[Collected data entries]
<<<<
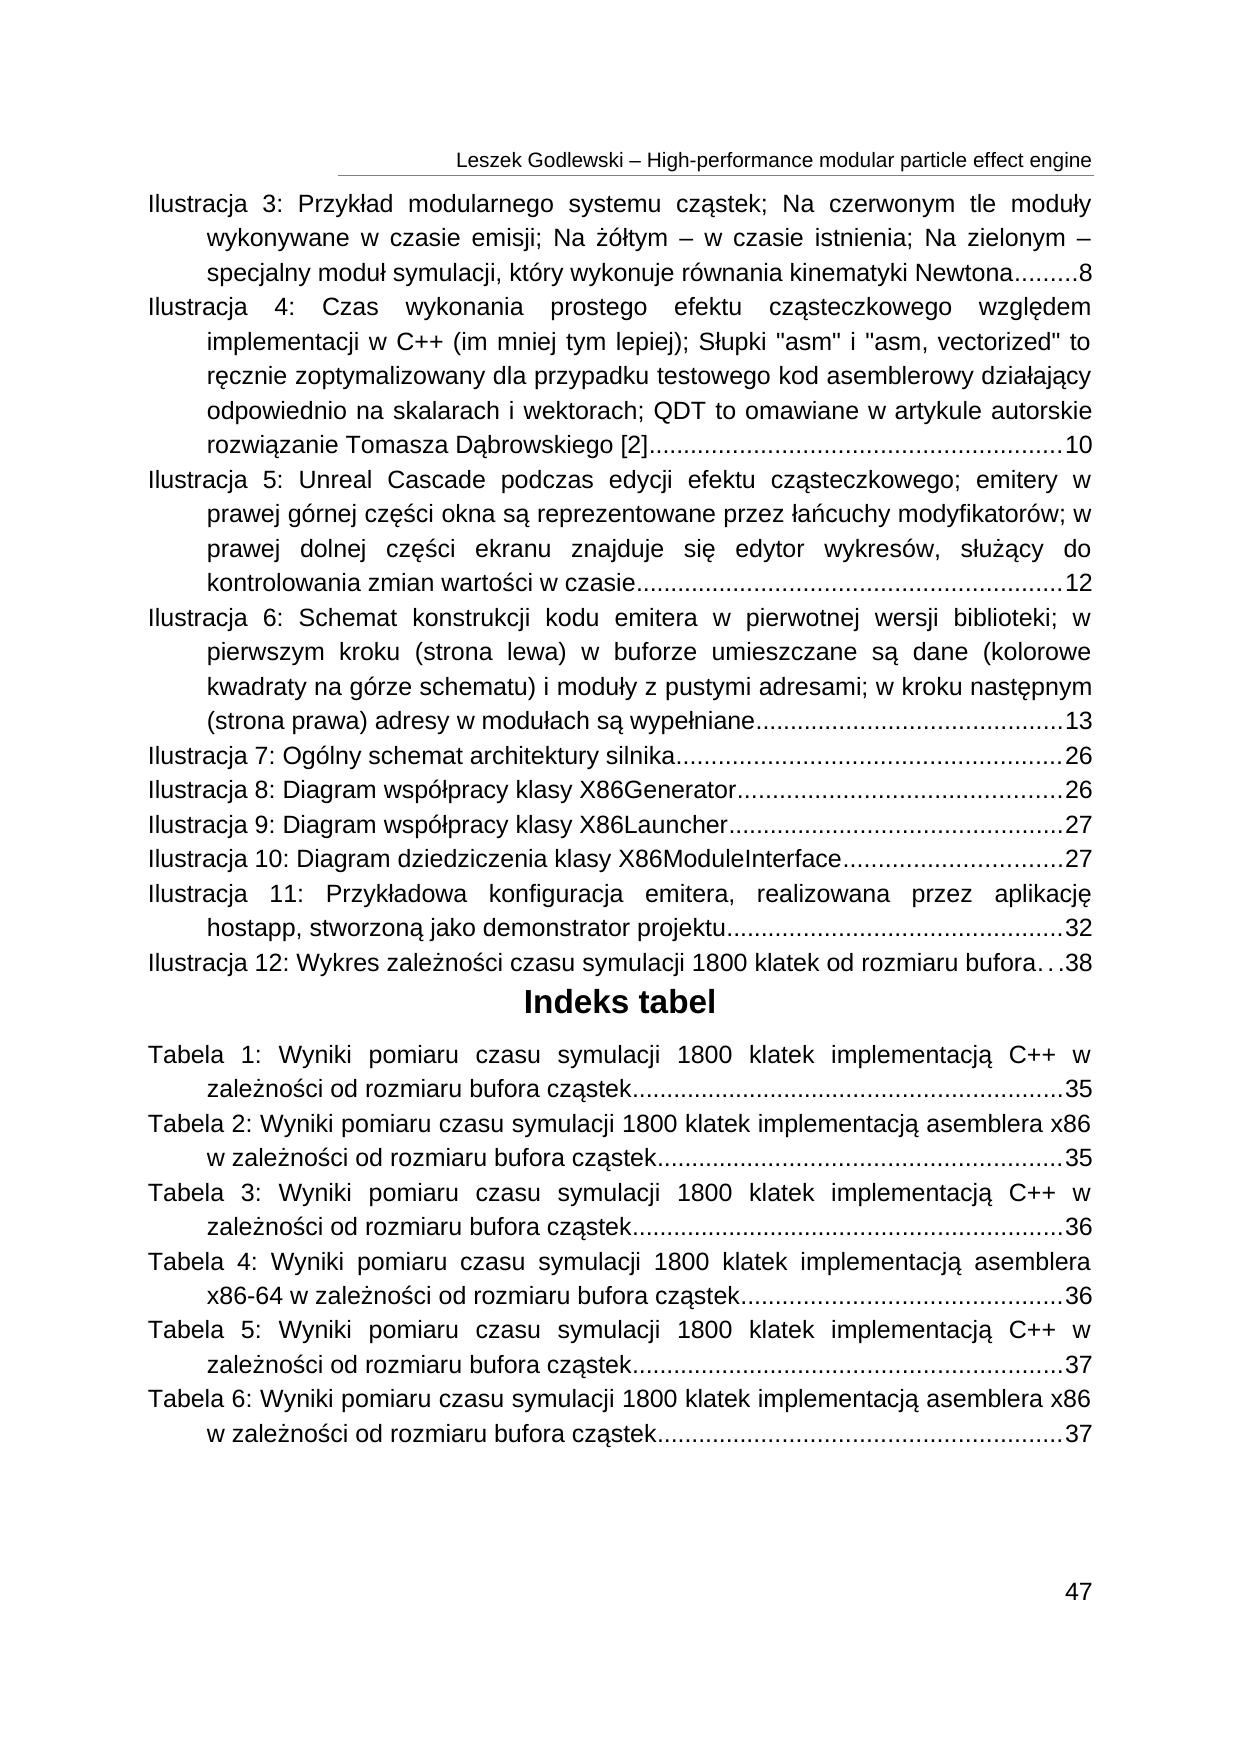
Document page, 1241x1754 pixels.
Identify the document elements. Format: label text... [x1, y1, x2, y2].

text Ilustracja 6: Schemat konstrukcji kodu emitera w pierwotnej wersji biblioteki; w pierwszym kroku (strona lewa) w buforze umieszczane są dane (kolorowe kwadraty na górze schematu) i moduły z pustymi adresami; w kroku następnym (strona prawa) adresy w modułach są wypełniane 13 [148, 603, 1092, 735]
text Ilustracja 9: Diagram współpracy klasy X86Launcher 27 [148, 809, 1092, 838]
text Tabela 4: Wyniki pomiaru czasu symulacji 1800 klatek implementacją asemblera x86-64 w zależności od rozmiaru bufora cząstek 36 [148, 1246, 1092, 1310]
text Tabela 5: Wyniki pomiaru czasu symulacji 1800 klatek implementacją C++ w zależności od rozmiaru bufora cząstek 37 [148, 1315, 1092, 1379]
text Ilustracja 4: Czas wykonania prostego efektu cząsteczkowego względem implementacji w C++ (im mniej tym lepiej); Słupki "asm" i "asm, vectorized" to ręcznie zoptymalizowany dla przypadku testowego kod asemblerowy działający odpowiednio na skalarach i wektorach; QDT to omawiane w artykule autorskie rozwiązanie Tomasza Dąbrowskiego [2] 10 [148, 292, 1092, 459]
text Ilustracja 12: Wykres zależności czasu symulacji 1800 klatek od rozmiaru bufora 38 [148, 947, 1092, 976]
text Tabela 3: Wyniki pomiaru czasu symulacji 1800 klatek implementacją C++ w zależności od rozmiaru bufora cząstek 36 [148, 1177, 1092, 1241]
text Ilustracja 10: Diagram dziedziczenia klasy X86ModuleInterface 27 [148, 844, 1092, 873]
subtitle Indeks tabel [148, 982, 1092, 1020]
text Tabela 2: Wyniki pomiaru czasu symulacji 1800 klatek implementacją asemblera x86 w zależności od rozmiaru bufora cząstek 35 [148, 1108, 1092, 1172]
text Ilustracja 7: Ogólny schemat architektury silnika 26 [148, 741, 1092, 769]
text Tabela 1: Wyniki pomiaru czasu symulacji 1800 klatek implementacją C++ w zależności od rozmiaru bufora cząstek 35 [148, 1039, 1092, 1103]
text Ilustracja 3: Przykład modularnego systemu cząstek; Na czerwonym tle moduły wykonywane w czasie emisji; Na żółtym – w czasie istnienia; Na zielonym – specjalny moduł symulacji, który wykonuje równania kinematyki Newtona 8 [148, 189, 1092, 287]
text Ilustracja 5: Unreal Cascade podczas edycji efektu cząsteczkowego; emitery w prawej górnej części okna są reprezentowane przez łańcuchy modyfikatorów; w prawej dolnej części ekranu znajduje się edytor wykresów, służący do kontrolowania zmian wartości w czasie 12 [148, 465, 1092, 597]
text Tabela 6: Wyniki pomiaru czasu symulacji 1800 klatek implementacją asemblera x86 w zależności od rozmiaru bufora cząstek 37 [148, 1384, 1092, 1448]
text Ilustracja 11: Przykładowa konfiguracja emitera, realizowana przez aplikację hostapp, stworzoną jako demonstrator projektu 32 [148, 878, 1092, 942]
text Ilustracja 8: Diagram współpracy klasy X86Generator 26 [148, 775, 1092, 804]
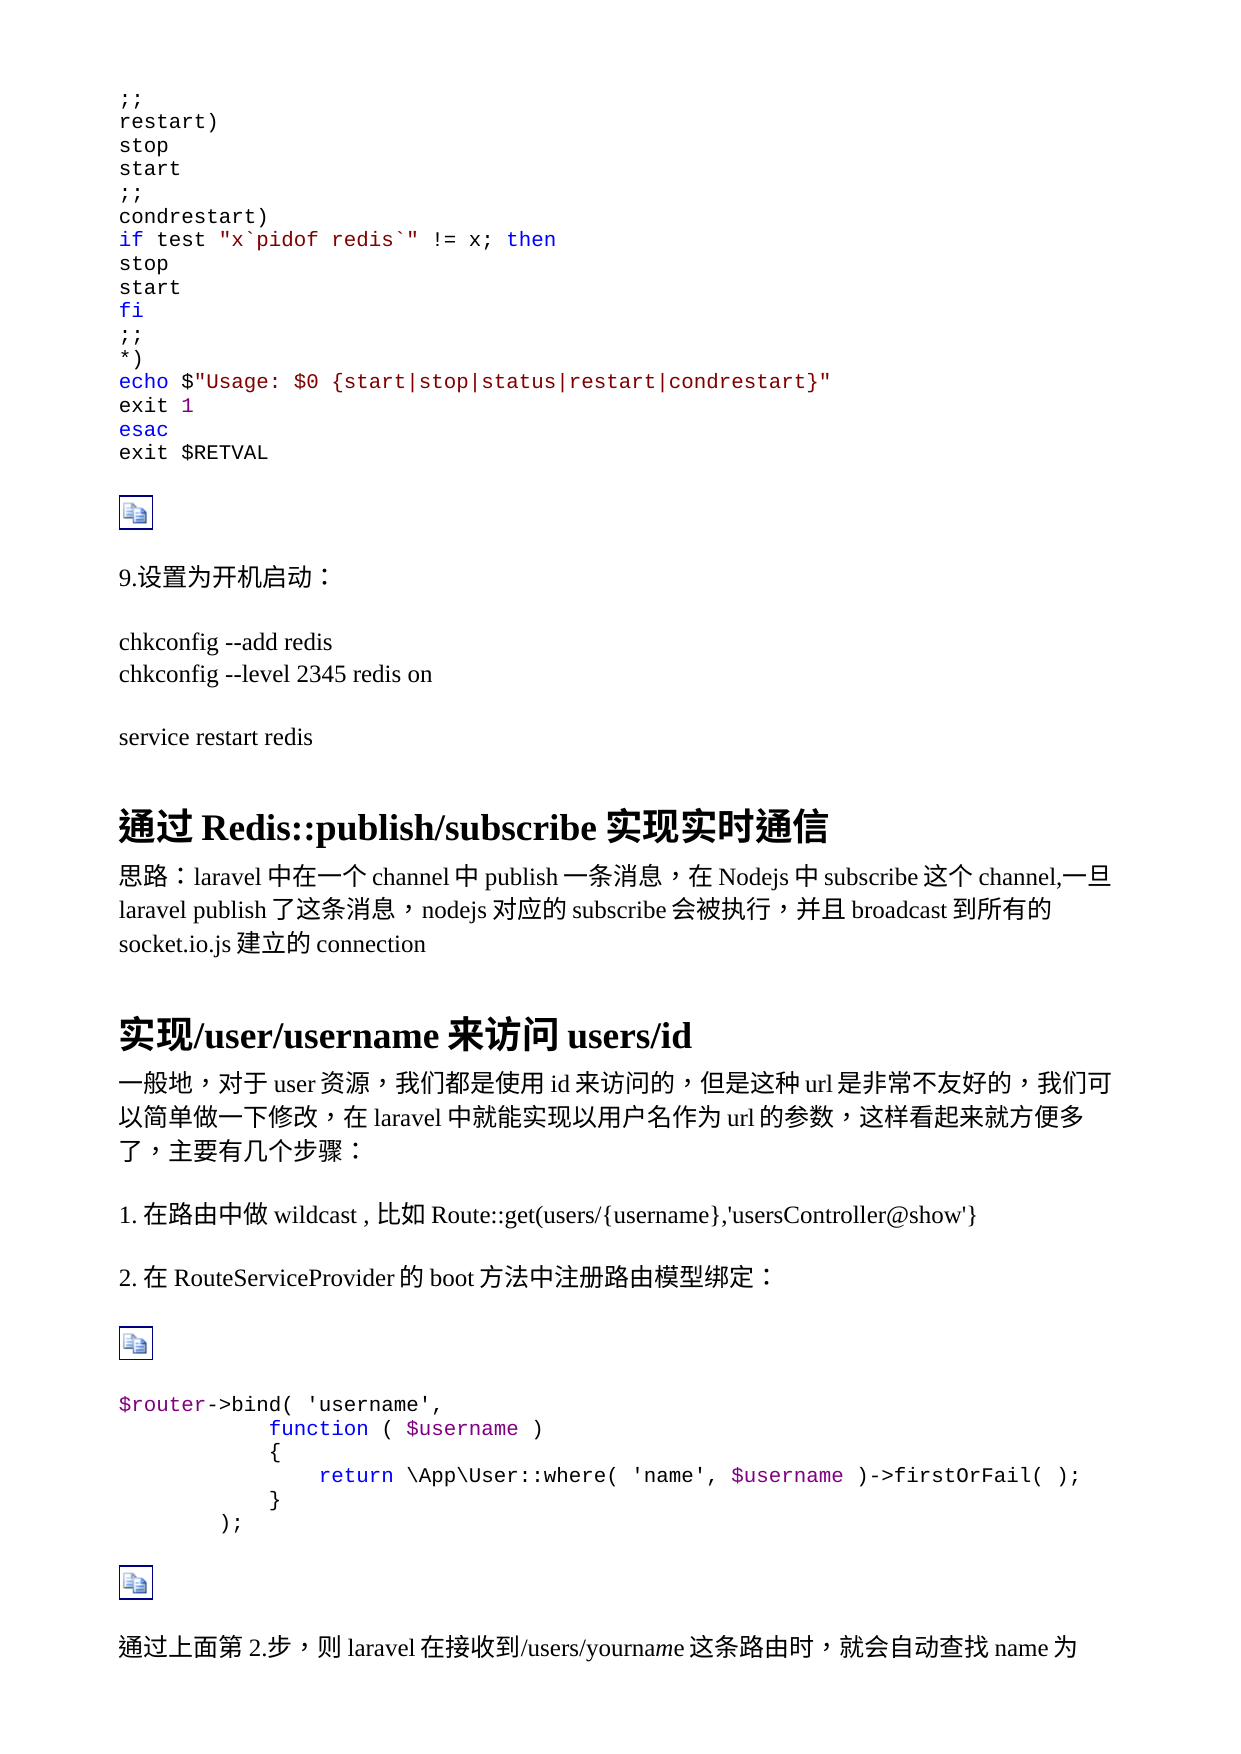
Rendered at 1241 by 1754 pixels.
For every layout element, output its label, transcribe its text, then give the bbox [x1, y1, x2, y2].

text exit $RETVAL [119, 442, 1121, 466]
text esac [119, 418, 1121, 442]
text function ( $username ) [119, 1418, 1121, 1441]
text service restart redis [119, 722, 1121, 751]
text 思路：laravel中在一个channel中publish一条消息，在Nodejs中subscribe这个channel,一旦laravel publish了这条消息，nodejs对应的subscribe会被执行，并且broadcast到所有的socket.io.js建立的connection [119, 862, 1121, 958]
text $router->bind( 'username', [119, 1394, 1121, 1418]
text 一般地，对于user资源，我们都是使用id来访问的，但是这种url是非常不友好的，我们可以简单做一下修改，在laravel中就能实现以用户名作为url的参数，这样看起来就方便多了，主要有几个步骤： [119, 1069, 1121, 1166]
text chkconfig --add redis chkconfig --level 2345 redis on [119, 627, 1121, 688]
text ); [119, 1512, 1121, 1536]
text return \App\User::where( 'name', $username )->firstOrFail( ); [119, 1465, 1121, 1489]
subtitle 通过Redis::publish/subscribe实现实时通信 [119, 805, 1121, 849]
text ;; [119, 87, 1121, 111]
text 9.设置为开机启动： [119, 563, 1121, 593]
text stop [119, 135, 1121, 158]
text condrestart) [119, 206, 1121, 229]
text start [119, 158, 1121, 182]
picture [120, 1567, 152, 1598]
text stop [119, 253, 1121, 277]
text echo $"Usage: $0 {start|stop|status|restart|condrestart}" [119, 371, 1121, 395]
text ;; [119, 182, 1121, 206]
text start [119, 277, 1121, 300]
text { [119, 1441, 1121, 1465]
text fi [119, 300, 1121, 324]
text 2. 在RouteServiceProvider的boot方法中注册路由模型绑定： [119, 1263, 1121, 1292]
text *) [119, 348, 1121, 371]
subtitle 实现/user/username来访问users/id [119, 1013, 1121, 1057]
text if test "x`pidof redis`" != x; then [119, 229, 1121, 253]
text 通过上面第2.步，则laravel在接收到/users/yourname这条路由时，就会自动查找name为 [119, 1633, 1121, 1663]
text ;; [119, 324, 1121, 348]
picture [120, 1328, 152, 1359]
text restart) [119, 111, 1121, 135]
text } [119, 1489, 1121, 1512]
text exit 1 [119, 395, 1121, 418]
picture [120, 497, 152, 528]
text 1. 在路由中做wildcast , 比如Route::get(users/{username},'usersController@show'} [119, 1200, 1121, 1229]
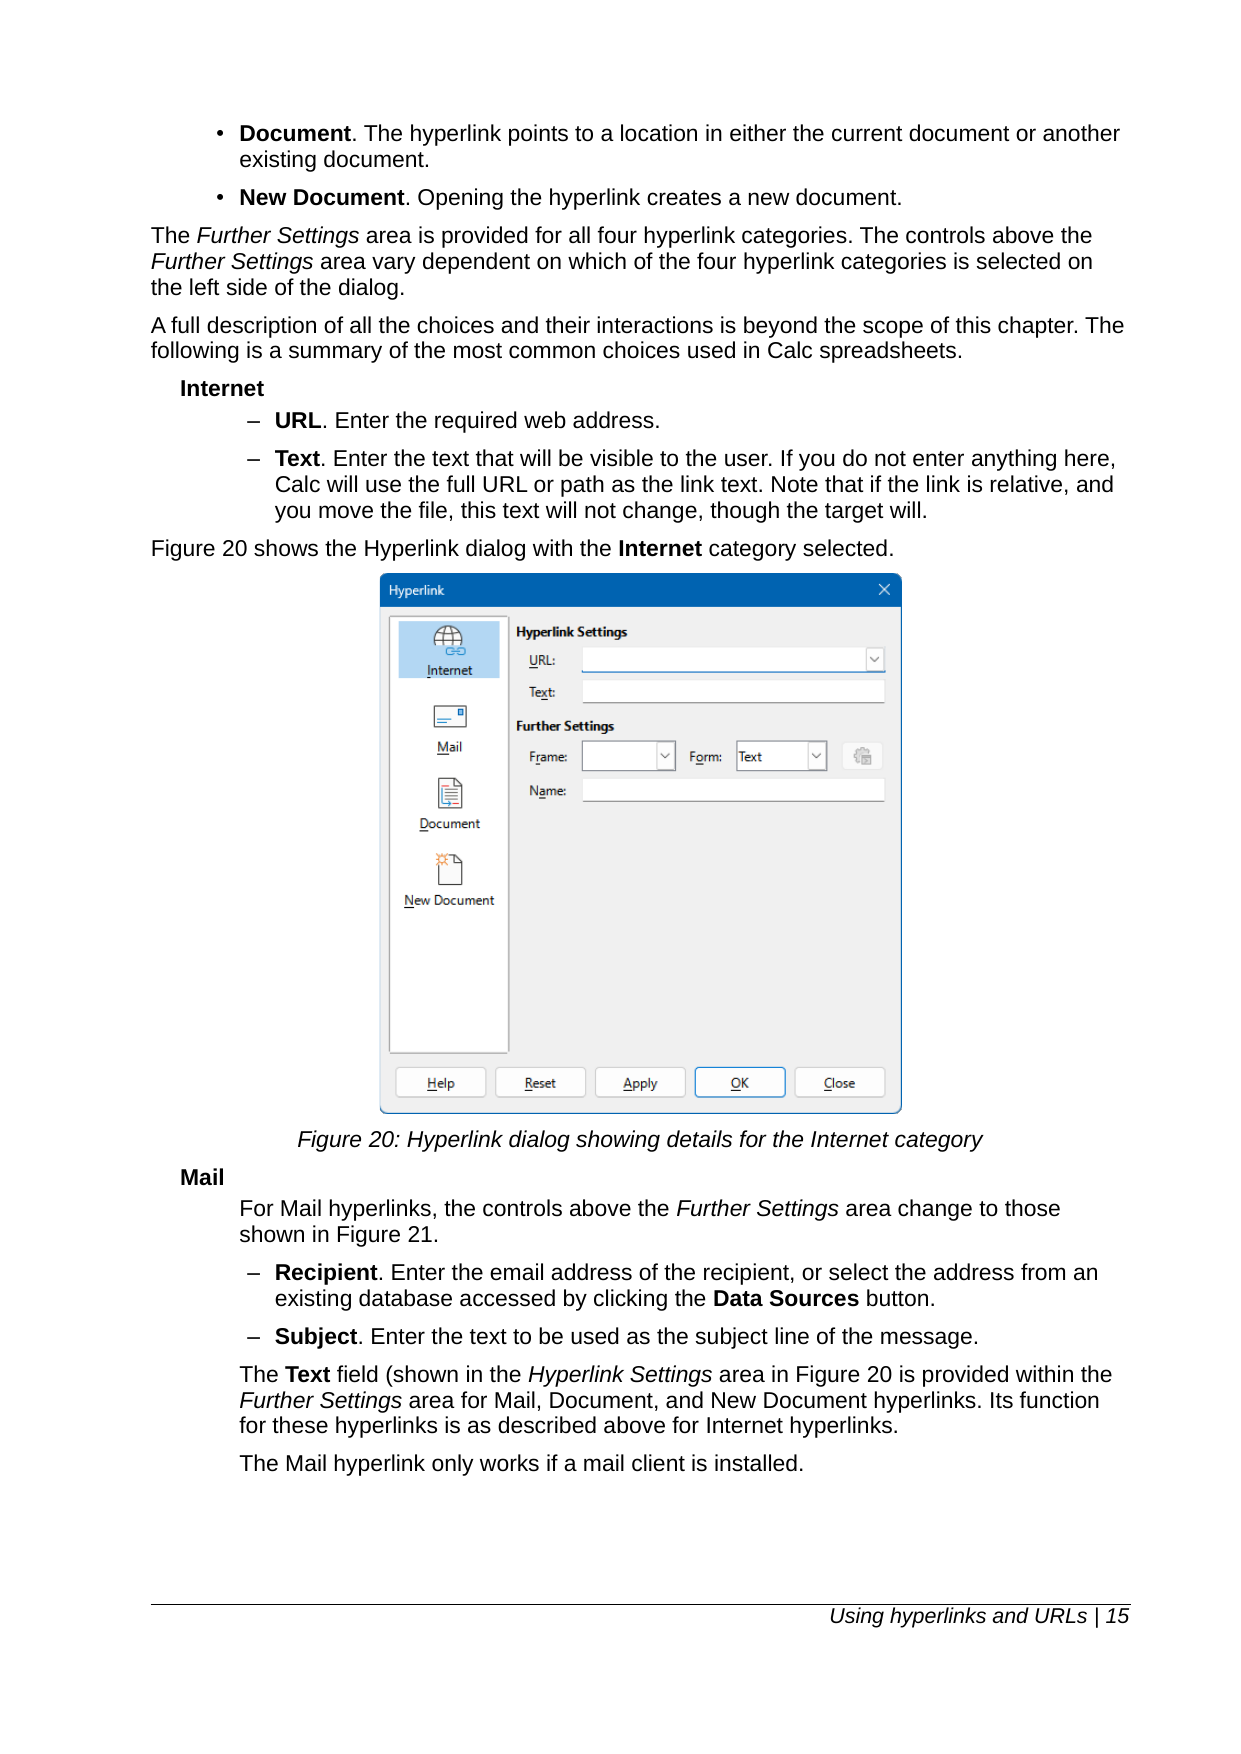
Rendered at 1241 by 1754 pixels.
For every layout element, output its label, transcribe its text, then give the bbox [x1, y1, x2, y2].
>>>>
> _AIM_
Please show every line of the records above that contains the word "Diagram".

> _WRITTEN RESPONSE_
text Ilustracja 9: Diagram współpracy klasy X86Launcher 27 [148, 809, 1092, 838]
text Ilustracja 10: Diagram dziedziczenia klasy X86ModuleInterface 27 [148, 844, 1092, 873]
text Ilustracja 8: Diagram współpracy klasy X86Generator 26 [148, 775, 1092, 804]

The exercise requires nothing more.